Complete step-by-step answer:
As the are placed in alphabetical order so the number of words start with letter A is given by:
\[ \Rightarrow \]Number of words that can be formed with A at first position $ = 4! = 24$.
Rest of the letters can be placed at first place and let us see how many words are formed from them respectively. G letter will come after A letter. So, number of words formed with first letter G is given by
\[ \Rightarrow \]Number of words that can be formed with G at first position $ = \dfrac{{4!}}{{2!}} = \dfrac{{4 \times 3 \times 2 \times 1}}{{2 \times 1}} = 12$.
Here you can see we divide $4!$ by $2!$ why? The reason behind that is that there are two A letters in the word given to us.
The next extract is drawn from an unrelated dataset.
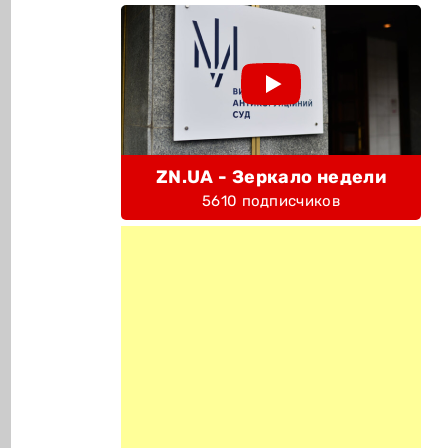
ZN.UA - Зеркало недели
5610 подписчиков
So, to avoid repetition of words and the position of the last word appear in a dictionary whose first letter G can be given by the addition of number of words formed by A and I i.e.
$ \Rightarrow $The number of words till G letter at starting = $24 + 12 = 36$.
Similarly, the number of words formed with first letter I is given by
 \[ \Rightarrow \]Number of words that can be formed with I at first position $ = \dfrac{{4!}}{{2!}} = \dfrac{{4 \times 3 \times 2 \times 1}}{{2 \times 1}} = 12$.
Hence, you can find the position of last word start with letter I i.e.
$ \Rightarrow $ The number of words till I letter at starting = $24 + 12 + 12 = 48$.
Now you can see the first 48 words appearing in a dictionary are from the words starting with letter A, I, G. After that the next two words i.e. word at 49th and 50th position have starting letter N.
So, look at the first two words that appear in the dictionary starting with the N alphabet are NAAGI and NAAIG in alphabetically order respectively.
Here, the word at 50th position is NAAIG.
Hence the correct option is C.


Note: The common mistake done by students in calculating the number of ways of arranging the letters is repetition when we arrange a similar alphabet the word form is the same. So, we have to divide those repeated words. If a similar alphabet repeats then the number of ways of arranging them is divided with the total ways. Here in this question, the number of letters with A is 2 so divide it by $2!$.